Of DVDs and Multiprocessing

I’m working on a PAL project and have been figuring out how to show my work to people here in the states. Turns out that it’s easy to make a great looking NTSC DVD from a PAL project in a Media Composer — provided you know the magical formula and are willing to wait. And therein lies a tale.

It’s a three-step process. Render, export a quicktime, burn a DVD. The render and export steps happen in the MC. Toast handles the burning and will also convert to NTSC.

The problem with this is that the MC is useless while you’re rendering and exporting, and each step can take hours. But even though the MC is dead to the world, the computer itself, in my case a dual G5, has lots of power to spare. During a recent export I was able to listen to a batch of temp music in iTunes and simultaneously surf the web — all while the render continued and without any sense of slowness at all. I was able to do useful work, rather than stare at the screen for an hour or two.

The MC (and for the most part, Final Cut, too) remains mired in the single-tasking, single-processing technology of the 90s, when it took all the power the machine had just to get video on the screen. In a world where two or four processor cores are standard, that is starting to feel downright quaint.

What I wanted to do while I was rendering was watch dailies.

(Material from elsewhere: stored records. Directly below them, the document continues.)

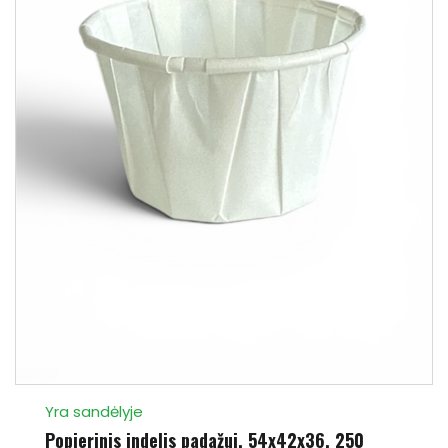
Yra sandėlyje
Popierinis indelis padažui, 54x42x36, 250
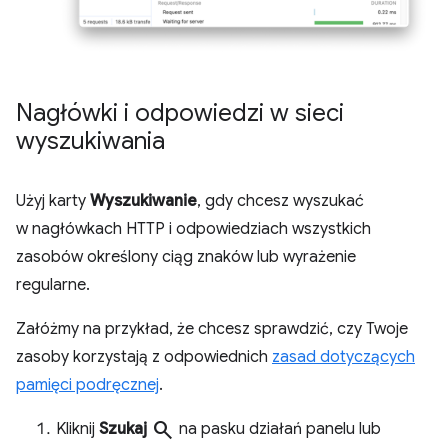
Nagłówki i odpowiedzi w sieci
wyszukiwania
Użyj karty
Wyszukiwanie
, gdy chcesz wyszukać
w nagłówkach HTTP i odpowiedziach wszystkich
zasobów określony ciąg znaków lub wyrażenie
regularne.
Załóżmy na przykład, że chcesz sprawdzić, czy Twoje
zasoby korzystają z odpowiednich
zasad dotyczących
pamięci podręcznej
.
search
Kliknij
Szukaj
na pasku działań panelu lub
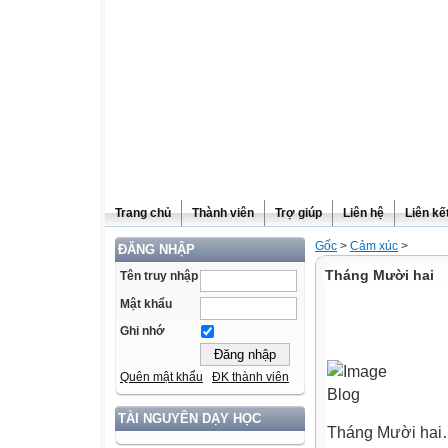
Trang chủ
Thành viên
Trợ giúp
Liên hệ
Liên kế
Gốc
>
Cảm xúc
>
ĐĂNG NHẬP
Tháng Mười hai
Tên truy nhập
Mật khẩu
Ghi nhớ
Quên mật khẩu
ĐK thành viên
TÀI NGUYÊN DẠY HỌC
Tháng Mười ha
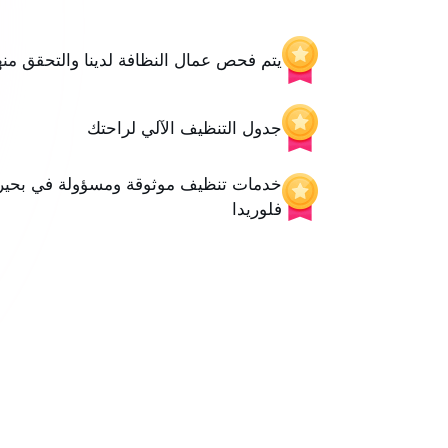
يتم فحص عمال النظافة لدينا والتحقق منه
جدول التنظيف الآلي لراحتك
خدمات تنظيف موثوقة ومسؤولة في بحيرة
فلوريدا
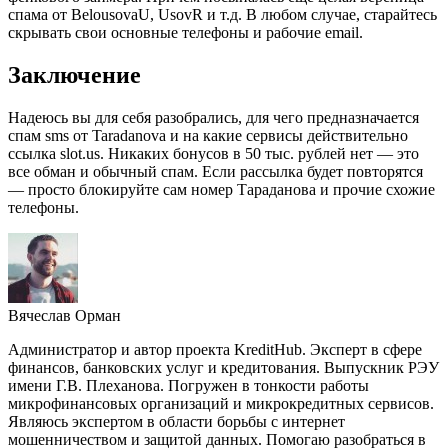
спама от BelousovaU, UsovR и т.д. В любом случае, старайтесь
скрывать свои основные телефоны и рабочие email.
Заключение
Надеюсь вы для себя разобрались, для чего предназначается
спам sms от Taradanova и на какие сервисы действительно
ссылка slot.us. Никаких бонусов в 50 тыс. рублей нет — это
все обман и обычный спам. Если рассылка будет повторятся
— просто блокируйте сам номер Тараданова и прочие схожие
телефоны.
Вячеслав Орман
Администратор и автор проекта KreditHub. Эксперт в сфере
финансов, банковских услуг и кредитования. Выпускник РЭУ
имени Г.В. Плеханова. Погружен в тонкости работы
микрофинансовых организаций и микрокредитных сервисов.
Являюсь экспертом в области борьбы с интернет
мошенничеством и защитой данных. Помогаю разобраться в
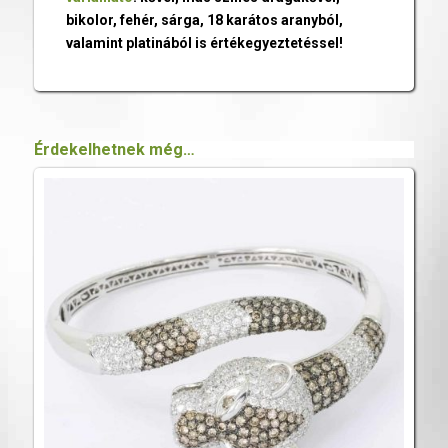
bikolor, fehér, sárga, 18 karátos aranyból,
valamint platinából is értékegyeztetéssel!
Érdekelhetnek még…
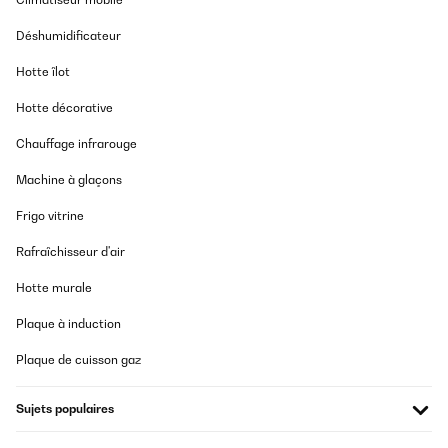
Déshumidificateur
Hotte îlot
Hotte décorative
Chauffage infrarouge
Machine à glaçons
Frigo vitrine
Rafraîchisseur d'air
Hotte murale
Plaque à induction
Plaque de cuisson gaz
Sujets populaires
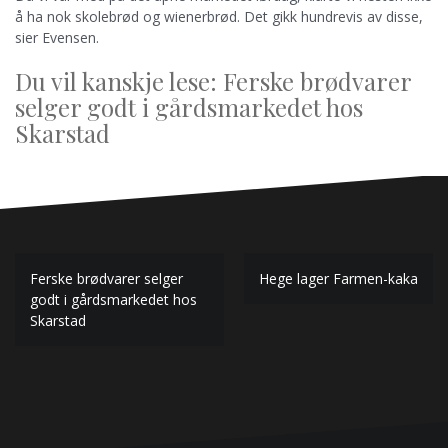
å ha nok skolebrød og wienerbrød. Det gikk hundrevis av disse,
sier Evensen.
Du vil kanskje lese: Ferske brødvarer
selger godt i gårdsmarkedet hos
Skarstad
Innleggsnavigasjon
Ferske brødvarer selger
Hege lager Farmen-kaka
godt i gårdsmarkedet hos
Skarstad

I would have happily accepted a slower render in exchange for this ability. In fact, it could have taken all day to do the render, provided I could keep working.

In another example, the slickest and most responsive way to experiment with music against picture is to play your sequence in the MC, and then, while the MC continues to play, switch to iTunes and play your music from there. The fact that the MC can’t do this kind of thing on its own is silly, and it should be downright embarrassing to the folks in Tewksbury.

Being able to do certain things simultaneously is a big productivity enhancer and it’s now well within the capabilities of our hardware. It’s the software that’s lagging. The company that offers us that kind of usability first is going to have a big competitive advantage.